◆ Goal of the exercise: Please retype the records below exactly, omitting any images.

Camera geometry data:
=-=-=-=-=

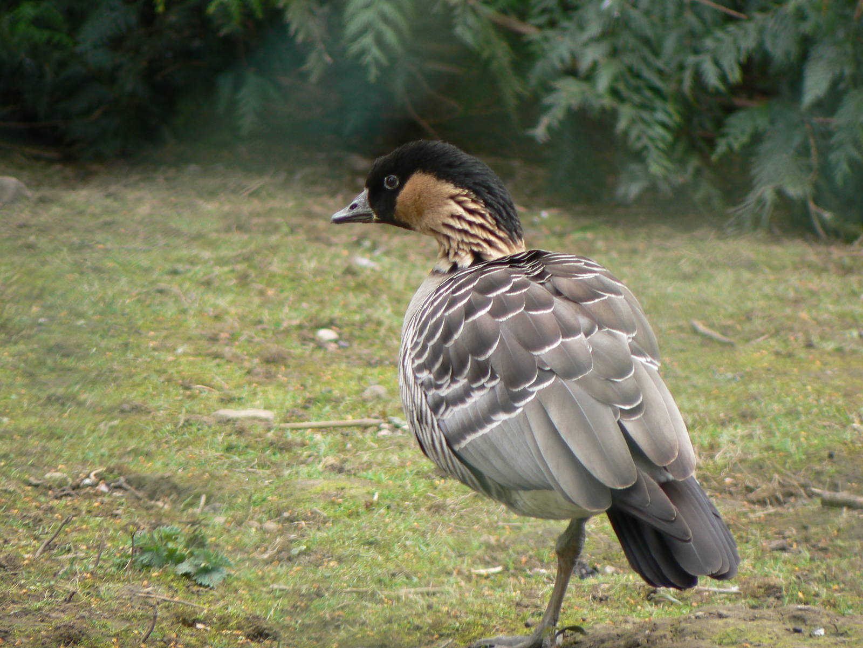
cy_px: 324
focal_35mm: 432
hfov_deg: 4.6
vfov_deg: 3.4
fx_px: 10770
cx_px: 432
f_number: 4
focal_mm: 72
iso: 80
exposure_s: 1/125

=-=-=-=-=

◆ Reply to the task:
cy_px: 324
focal_35mm: 432
hfov_deg: 4.6
vfov_deg: 3.4
fx_px: 10770
cx_px: 432
f_number: 4
focal_mm: 72
iso: 80
exposure_s: 1/125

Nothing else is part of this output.